Each property is worth between £1 million and £3 million, so the fraction is around £100,000 to £300,000. The investor pays the property management company a monthly “small maintenance fee”. That way, even their favorite brand of soap will be waiting for them when they rush to the timeshare property for the holidays.
“They’re successful, they’re ambitious, they’re just complementing and enhancing an existing lifestyle,” co-founder Emily Chan tells Sifted. “They can enjoy these beautiful luxury properties while at the same time benefiting from property appraisals.”
Berlin-based Myne has taken a slightly more traditional approach to its second home timeshare offering, with over 30 properties in popular holiday destinations such as the Alps, Canary Islands, Mallorca and Ibiza. has a portfolio of
Like Lilo, the target clientele is wealthy, with a median household income of €100,000 and above, with a minimum investment of €50,000. The property has a market value of €750,000 to he €3 million and can be shared by up to 8 people. Each co-owner’s share is equivalent to 44 days of use per year, either holiday use or rental income.
After the initial investment, co-owners will also pay €99 per month for upkeep of the property and additional expenses such as filling the fridge with their favorite wine.

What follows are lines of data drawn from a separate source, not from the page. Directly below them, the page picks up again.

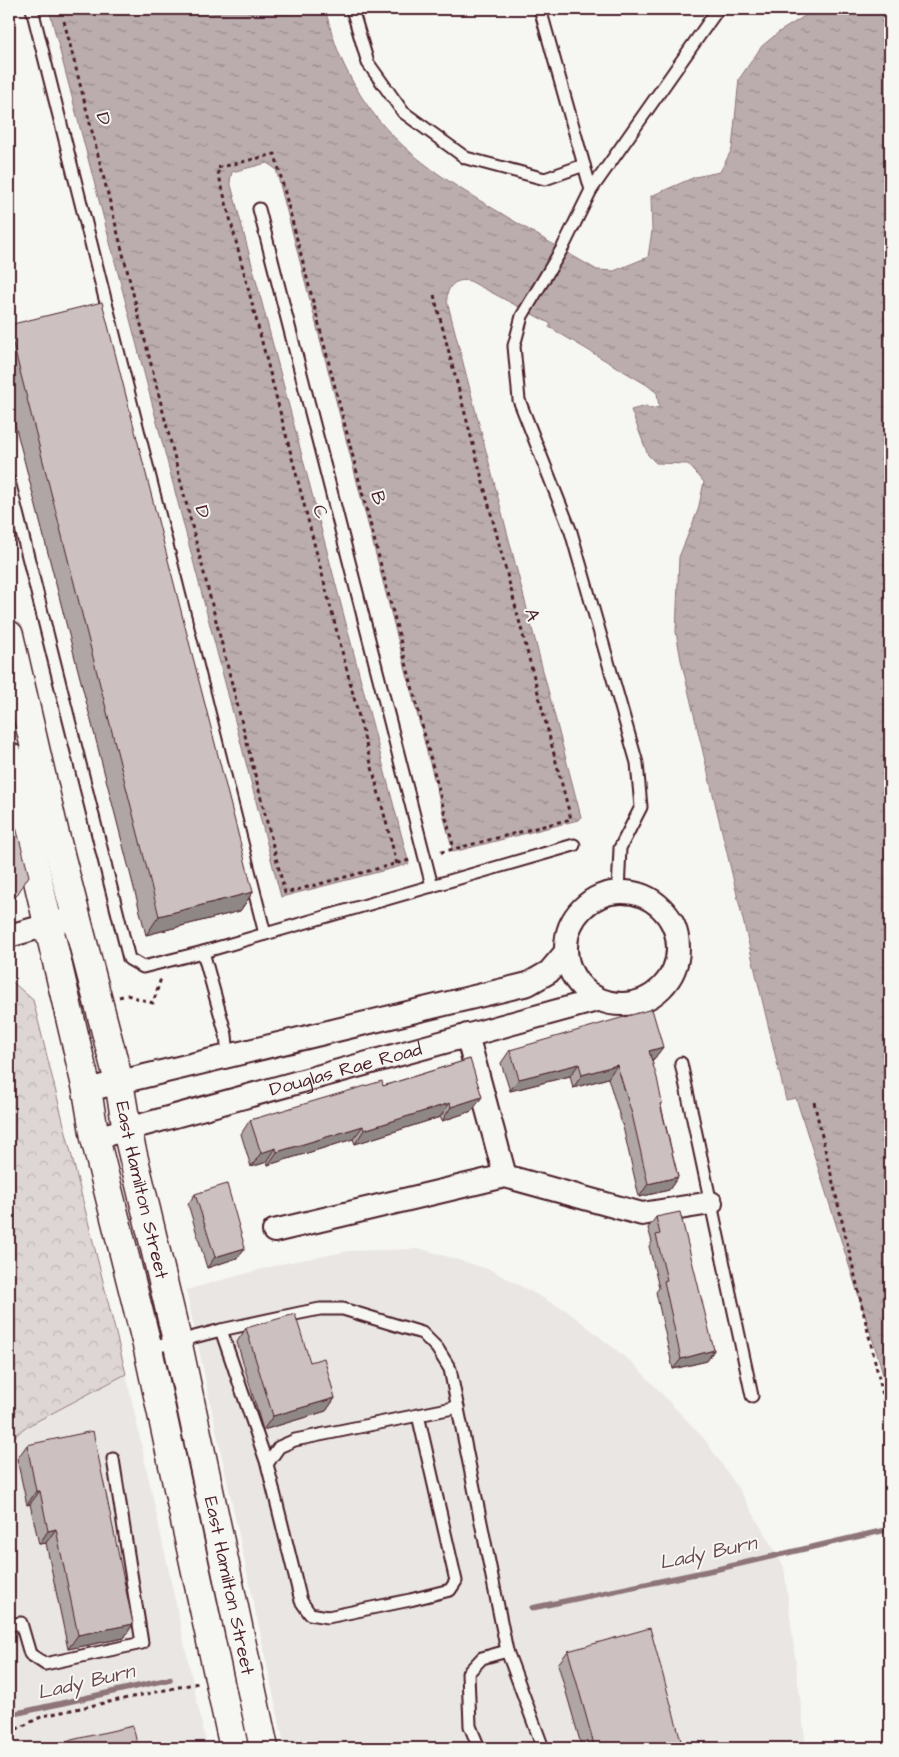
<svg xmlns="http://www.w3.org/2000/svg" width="899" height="1757" viewBox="0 0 899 1757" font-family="'Architects Daughter',sans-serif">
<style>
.built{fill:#e9e6e3}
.forest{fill:url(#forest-crowns);stroke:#947a80}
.water{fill:url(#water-ripples);stroke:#8e747a}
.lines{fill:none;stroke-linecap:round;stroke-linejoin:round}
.stream{stroke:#8e747a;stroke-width:5.5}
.service-casing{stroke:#4a1f2b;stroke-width:15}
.minor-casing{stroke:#4a1f2b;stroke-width:26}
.trunk-casing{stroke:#4a1f2b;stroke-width:31}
.path{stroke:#4a1f2b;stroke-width:3;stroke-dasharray:4 4;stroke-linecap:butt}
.service{stroke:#f6f6f2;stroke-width:11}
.minor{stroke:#f6f6f2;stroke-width:22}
.trunk{stroke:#f6f6f2;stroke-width:28}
.wall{fill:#afa6a5;stroke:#4a1f2b}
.shaded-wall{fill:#8f8786;stroke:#4a1f2b}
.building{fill:#ccc1c0;stroke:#4a1f2b}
.labels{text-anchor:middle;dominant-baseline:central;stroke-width:4;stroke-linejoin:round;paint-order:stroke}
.street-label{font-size:19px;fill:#4a1f2b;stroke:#f6f6f2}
.water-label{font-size:20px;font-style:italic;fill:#6c4a52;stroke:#f6f6f2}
</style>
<defs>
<pattern id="forest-crowns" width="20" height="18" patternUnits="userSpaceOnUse" patternTransform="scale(1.25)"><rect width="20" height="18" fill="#ddd6d5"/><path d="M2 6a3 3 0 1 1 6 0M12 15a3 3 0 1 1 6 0" fill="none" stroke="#bfb7b7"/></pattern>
<pattern id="water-ripples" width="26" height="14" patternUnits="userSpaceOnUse" patternTransform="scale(1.25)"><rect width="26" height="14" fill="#bbadae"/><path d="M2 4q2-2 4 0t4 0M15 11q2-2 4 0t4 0" fill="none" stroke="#9a8c8e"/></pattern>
</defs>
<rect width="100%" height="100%" fill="#f6f6f2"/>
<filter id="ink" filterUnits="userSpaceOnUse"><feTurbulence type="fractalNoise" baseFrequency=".02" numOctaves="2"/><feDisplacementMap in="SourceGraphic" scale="10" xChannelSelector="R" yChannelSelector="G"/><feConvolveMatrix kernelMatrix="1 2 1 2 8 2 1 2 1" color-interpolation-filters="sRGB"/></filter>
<g filter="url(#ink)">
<g class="built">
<path d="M422 1249 491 1270 567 1311 635 1365 705 1440 740 1491 784 1567 806 1748H285L186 1290 285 1263 350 1251Z"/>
<path d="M126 1374 207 1748H9V1442L24 1428Z"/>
</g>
<path class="forest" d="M9 979 33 1000 126 1374 24 1428 9 1442Z"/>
<path class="water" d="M49 9H325C331 31 337 52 348 73 382 141 436 175 499 212 532 232 564 251 597 270L614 271 648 257 652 231 651 196 695 177 720 172 732 149 739 79 762 46 779 32 816 9H890V1406L880 1363 796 1098 786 1100 681 660 676 632 679 557 698 510 704 482 688 464 656 463 648 455 631 410 646 406 651 409 659 407 657 393 647 385 549 327 551 324 470 281C456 278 446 286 447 301L581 817 578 820 453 852 276 169 267 163 232 172 230 181 409 864 281 897Z"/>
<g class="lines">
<g class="stream">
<path d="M532 1608 718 1569 890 1529"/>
<path d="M9 1715 170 1679"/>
</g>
<defs>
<g id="service">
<path d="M32 9 265 934"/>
<path d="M352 9 368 63 403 112 466 158 545 179 584 165"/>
<path d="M540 9 591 190"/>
<path d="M259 209 432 886"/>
<path d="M9 481 129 959 143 967 203 952"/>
<path d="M618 892 620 848 641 807 637 763 571 532 519 400 514 346 522 316 563 247 591 190 718 9"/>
<path d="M228 1055 226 1035 203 952 574 845"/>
<path d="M681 1063 752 1396"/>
<path d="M221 1330 267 1464"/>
<path d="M148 1349 221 1330 300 1313 320 1309H343L422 1333 437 1348 450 1369 507 1651"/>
<path d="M418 1415 456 1581 450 1590 410 1600 328 1617 310 1614 301 1601 267 1464 279 1447 295 1440 458 1407"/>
<path d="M9 1625 21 1623 30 1654 45 1664 142 1643 113 1459"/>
<path d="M479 1748 470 1726 468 1673 482 1658 507 1651 543 1748"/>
</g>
<g id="minor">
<circle cx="622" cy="948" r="56"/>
<path d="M9 936 76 917"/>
<path d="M467 1035 505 1176"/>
<path d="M87 1090 528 984 549 972 565 953"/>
<path id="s1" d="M95 1138 597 1000"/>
<path d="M274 1231 505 1176 642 1214 711 1203"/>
</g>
<g id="trunk">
<path id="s2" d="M9 635 55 835 119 1082 127 1130 177 1340 264 1748"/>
<path d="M9 757 87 1090 95 1138 148 1349 234 1748"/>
</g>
</defs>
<use href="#service" class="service-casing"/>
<use href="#minor" class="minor-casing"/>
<use href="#trunk" class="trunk-casing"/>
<g class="path">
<path d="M64 21 285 893 410 860"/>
<path d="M434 295 571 819 438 853"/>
<path d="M397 864 217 168 275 154 454 849"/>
<path d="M119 997 127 995 153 1003 161 978"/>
<path d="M814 1102 890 1425"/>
<path d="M10 1732 13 1748"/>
<path d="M9 1733 43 1716 198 1683"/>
</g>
<use href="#service" class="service"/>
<use href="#minor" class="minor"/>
<use href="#trunk" class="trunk"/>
</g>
<g class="wall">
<path d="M9 325 253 892 240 911 146 935 9 401Z"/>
<path d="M663 1047 654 1059 652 1060 661 1106 678 1177 669 1190 639 1197 623 1127 608 1078 573 1088 570 1076 510 1091 501 1063 510 1050Z"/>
<path d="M470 1059 472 1111 442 1121 440 1117 355 1144 353 1139 268 1165 267 1162 251 1167 241 1134 250 1120 383 1086Z"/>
<path d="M195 1194 245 1248 237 1258 207 1268 188 1204Z"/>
<path d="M656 1217 714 1350 707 1361 673 1369 656 1292 659 1288 649 1246 652 1242 648 1228Z"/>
<path d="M246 1328 310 1362 335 1398 326 1411 263 1430 237 1342Z"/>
<path d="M27 1445 133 1624 124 1638 68 1649 46 1543 39 1544 30 1504 27 1505 17 1459Z"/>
<path d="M568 1651 683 1748H582L558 1664Z"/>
</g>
<g class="shaded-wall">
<path d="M253 892 240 911 146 935 159 916Z"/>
<path d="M15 898 9 907V900Z"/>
<path d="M663 1047 654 1059 640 1063 649 1051Z"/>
<path d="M579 1064 570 1076 510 1091 519 1079Z"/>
<path d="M617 1065 608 1078 573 1088 582 1075Z"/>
<path d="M482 1097 472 1111 442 1121 451 1107Z"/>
<path d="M450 1103 440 1117 355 1144 364 1130Z"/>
<path d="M363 1126 353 1139 268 1165 277 1152Z"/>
<path d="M276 1148 267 1162 251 1167 261 1153Z"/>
<path d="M678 1177 669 1190 639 1197 648 1184Z"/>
<path d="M245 1248 237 1258 207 1268 215 1257Z"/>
<path d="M714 1350 707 1361 673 1369 681 1359Z"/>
<path d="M335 1398 326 1411 263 1430 273 1416Z"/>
<path d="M36 1491H40L30 1504 27 1505Z"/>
<path d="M56 1529 46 1543 39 1544 48 1531Z"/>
<path d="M133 1624 124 1638 68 1649 78 1635Z"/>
</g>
<g class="building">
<path d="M102 302 253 892 159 916 9 328V325Z"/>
<path d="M16 827 29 876 15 898 9 900V829Z"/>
<path d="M652 1009 663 1047 649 1051 657 1078 662 1103 660 1104 678 1177 648 1184 632 1114 617 1065 582 1075 579 1064 519 1079 510 1050Z"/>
<path d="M470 1059 482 1097 451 1107 450 1103 364 1130 363 1126 277 1152 276 1148 261 1153 250 1120 382 1081 383 1086Z"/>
<path d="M227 1184 245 1248 215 1257 195 1194Z"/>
<path d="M680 1212 714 1350 681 1359 664 1281 667 1280 656 1235 660 1234 656 1217Z"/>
<path d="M295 1314 310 1362 324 1358 335 1398 273 1416 246 1328Z"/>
<path d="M93 1431 133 1624 78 1635 56 1529 48 1531 40 1491H36L27 1445Z"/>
<path d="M650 1628 683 1748H595L568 1651Z"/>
<path d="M133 1726 138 1748H36Z"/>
</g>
</g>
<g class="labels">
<g class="street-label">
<text transform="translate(103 119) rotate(76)">D</text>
<text transform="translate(378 498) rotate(76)">B</text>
<text transform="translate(202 512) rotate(76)">D</text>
<text transform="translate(320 512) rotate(76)">C</text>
<text transform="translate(532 615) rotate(75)">A</text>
<text stroke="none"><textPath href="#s1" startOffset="260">Douglas Rae Road</textPath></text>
<text stroke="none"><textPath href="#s2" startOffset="571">East Hamilton Street</textPath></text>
<text stroke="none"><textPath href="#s2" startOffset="976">East Hamilton Street</textPath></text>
</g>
<g class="water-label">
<text transform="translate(708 1553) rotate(-12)">Lady Burn</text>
<text transform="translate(86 1682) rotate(-13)">Lady Burn</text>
</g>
</g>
<rect width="899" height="1757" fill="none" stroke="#f6f6f2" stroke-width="30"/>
<rect x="15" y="15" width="869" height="1727" fill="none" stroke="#4a1f2b" stroke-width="2" filter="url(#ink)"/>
</svg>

Myne makes money from managing co-ownership structures and real estate transactions, as well as monthly maintenance fees and commissions charged when one co-owner wants to sell shares to another co-owner.

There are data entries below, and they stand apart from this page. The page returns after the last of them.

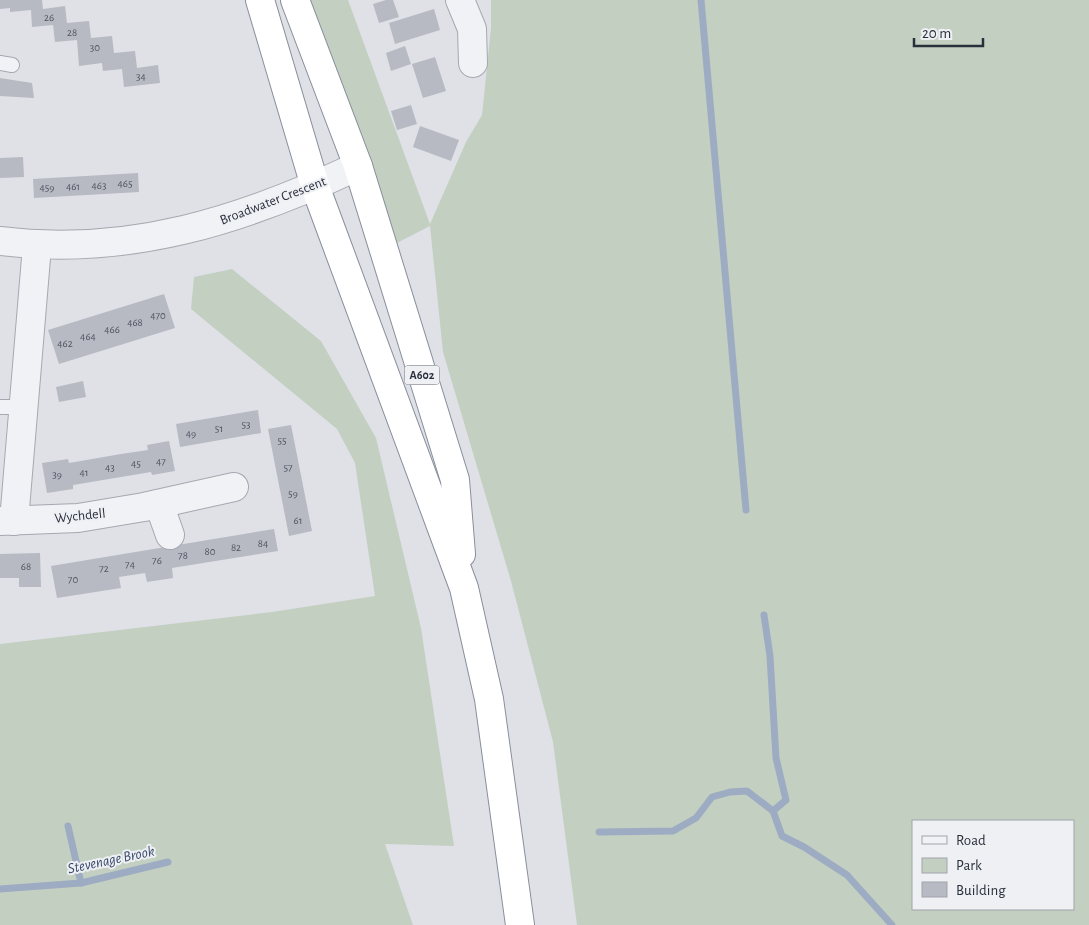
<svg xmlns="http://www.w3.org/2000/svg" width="1089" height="925" font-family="'Alegreya Sans',sans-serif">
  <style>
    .green { fill: #c3d0c1; fill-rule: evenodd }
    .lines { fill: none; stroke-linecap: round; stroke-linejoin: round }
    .stream { stroke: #9eacc3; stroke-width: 7 }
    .building { fill: #b7bac3 }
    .service-casing { stroke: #a5a8b0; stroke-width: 16 }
    .minor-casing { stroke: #a5a8b0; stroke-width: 30 }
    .tertiary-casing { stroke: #a5a8b0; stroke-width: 30 }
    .trunk-casing { stroke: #888e9c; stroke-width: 30 }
    .service { stroke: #f1f2f5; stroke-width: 14 }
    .minor { stroke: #f1f2f5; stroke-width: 28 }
    .tertiary { stroke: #f1f2f5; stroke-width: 28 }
    .trunk { stroke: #fff; stroke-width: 28 }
    .labels { text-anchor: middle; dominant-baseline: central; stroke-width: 4; stroke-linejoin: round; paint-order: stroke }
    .number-label { font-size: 11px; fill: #4d525e }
    .shield { fill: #eef0f4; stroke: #656973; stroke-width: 1 }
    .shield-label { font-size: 12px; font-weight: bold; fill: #2a2f3c }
    .street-label { font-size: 14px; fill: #2a2f3c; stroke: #eef0f4 }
    .water-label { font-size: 15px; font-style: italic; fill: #394a6b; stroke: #eef0f4 }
  </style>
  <rect width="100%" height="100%" fill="#dfe1e7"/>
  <g class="green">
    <path d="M306 0H348L430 224 466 142 482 115 491 28V0H1089V925H577L553 742 511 581 443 352 430 226 393 245ZM913 821H1073V909H913Z"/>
    <polygon points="232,269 321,341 376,438 421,628 454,846 385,844 413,925 0,925 0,644 272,612 375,596 355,463 337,429 191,309 194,277"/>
  </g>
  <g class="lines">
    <g class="stream">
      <polyline points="701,0 746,510"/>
      <polyline points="764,615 770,656 776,758 786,800 773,811"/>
      <polyline points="68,826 81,883"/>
      <polyline points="599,832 673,831 696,818 712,797 730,792 747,791 773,811 782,836 804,847 847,875 892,925"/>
      <polyline points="0,889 81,883 168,862"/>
    </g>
  </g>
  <g class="building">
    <polygon points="0,0 42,0 43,9 65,6 67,23 89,21 91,38 112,36 114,53 135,51 137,68 158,65 160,83 124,87 122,69 103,71 102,63 79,66 77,40 55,42 53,25 32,27 31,10 10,12 10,8 0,9"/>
    <polygon points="386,0 393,0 399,17 379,23 373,4"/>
    <polygon points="434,9 440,30 395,44 389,23"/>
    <polygon points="405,46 411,64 391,71 386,53"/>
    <polygon points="435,57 446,91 423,98 412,64"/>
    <polygon points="0,78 32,83 34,98 0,96"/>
    <polygon points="411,105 417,124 397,130 391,111"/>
    <polygon points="420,126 459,140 451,161 413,147"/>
    <polygon points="23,157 24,177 0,178 0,158"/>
    <polygon points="138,173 139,192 34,198 33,179"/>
    <polygon points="164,294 175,328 59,364 48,330"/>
    <polygon points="83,381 86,397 59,402 56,387"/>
    <polygon points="258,410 261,433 180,447 176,424"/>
    <polygon points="291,425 312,531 289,536 268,429"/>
    <polygon points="169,441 175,471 152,475 151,472 73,485 73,489 47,493 42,463 68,459 69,463 121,454 148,450 147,445"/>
    <polygon points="274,529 278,551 172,568 173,578 147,582 145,573 119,577 121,588 57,598 51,566"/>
    <polygon points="40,553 41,587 19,587 19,578 0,578 0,554"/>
  </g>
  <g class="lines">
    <g class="service-casing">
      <g id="service">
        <polyline points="0,63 12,65"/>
        <polyline points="0,407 24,407"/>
      </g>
    </g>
    <g class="minor-casing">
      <g id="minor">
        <polyline points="460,0 472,29 473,63"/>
        <polyline points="159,504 170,535"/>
        <polyline points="0,521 78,518 144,507 234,487"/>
        <polyline points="14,521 37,246"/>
      </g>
    </g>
    <g class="tertiary-casing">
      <path id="tertiary" d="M0 241C129 257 243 220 358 166"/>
    </g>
    <g class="trunk-casing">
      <g id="trunk">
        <polyline points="260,0 315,186 464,588 489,699 520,925"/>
        <polyline points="295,0 358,166 455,480 461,554"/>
      </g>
    </g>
    <use href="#service" class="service"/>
    <use href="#minor" class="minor"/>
    <use href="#tertiary" class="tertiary"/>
    <use href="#trunk" class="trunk"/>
  </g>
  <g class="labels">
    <g class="number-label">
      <text x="49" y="17">26</text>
      <text x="72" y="32">28</text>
      <text x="95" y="47">30</text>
      <text x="141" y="76">34</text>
      <text x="125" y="183">465</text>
      <text x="99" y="185">463</text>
      <text x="73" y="186">461</text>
      <text x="47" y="187">459</text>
      <text x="158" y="315">470</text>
      <text x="135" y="322">468</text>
      <text x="112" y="329">466</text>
      <text x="88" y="336">464</text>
      <text x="65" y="343">462</text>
      <text x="246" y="424">53</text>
      <text x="219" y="428">51</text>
      <text x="191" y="433">49</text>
      <text x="282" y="440">55</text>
      <text x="161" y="461">47</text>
      <text x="136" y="463">45</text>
      <text x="110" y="467">43</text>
      <text x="288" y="467">57</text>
      <text x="84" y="472">41</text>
      <text x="57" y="474">39</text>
      <text x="293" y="493">59</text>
      <text x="298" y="520">61</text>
      <text x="263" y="543">84</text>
      <text x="236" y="547">82</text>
      <text x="210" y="551">80</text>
      <text x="183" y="555">78</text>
      <text x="157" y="560">76</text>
      <text x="130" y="564">74</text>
      <text x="26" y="566">68</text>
      <text x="104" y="568">72</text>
      <text x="73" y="579">70</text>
    </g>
    <rect class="shield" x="404.5" y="365.5" width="35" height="19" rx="4"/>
    <g class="shield-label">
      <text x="422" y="375">A602</text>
    </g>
    <g class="street-label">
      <text transform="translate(273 201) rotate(-21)">Broadwater Crescent</text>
      <text transform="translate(80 516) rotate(-6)">Wychdell</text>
    </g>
    <g class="water-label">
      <text transform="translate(111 860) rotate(-12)">Stevenage Brook</text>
    </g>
  </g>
  <rect x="912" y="820" width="162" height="90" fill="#eef0f4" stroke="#a0a3aa"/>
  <rect x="922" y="836" width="25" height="8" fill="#f1f2f5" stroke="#a0a3aa"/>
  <text x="956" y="845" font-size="15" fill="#2a2f3c">Road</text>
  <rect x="922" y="858" width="25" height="15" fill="#c3d0c1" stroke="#a0a3aa"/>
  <text x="956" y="870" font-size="15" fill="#2a2f3c">Park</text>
  <rect x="922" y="882" width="25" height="15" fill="#b7bac3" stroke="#a0a3aa"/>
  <text x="956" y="895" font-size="15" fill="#2a2f3c">Building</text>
  <path d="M914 38v8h69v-8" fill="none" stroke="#2a2f3c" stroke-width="2.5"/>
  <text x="922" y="38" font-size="15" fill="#2a2f3c" stroke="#eef0f4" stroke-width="4" paint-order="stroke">20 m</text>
</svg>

All of this certainly falls into the luxury category, but Myne co-founders Nikolaus Thomale and Fabian Löhmer told Sifted they aren’t worried the cost of living crisis will affect its staying power.
“We believe that more people will be more cautious about costs and resources and more willing to share where it makes a lot of sense from an economic, social and overhead perspective,” they said. told Sifted.
They’re currently focused on the “financial and emotional return” of the shared second home model, but going further, Myne is looking beyond just financing solutions such as mortgages to the investment side of its products. will also be given more focus.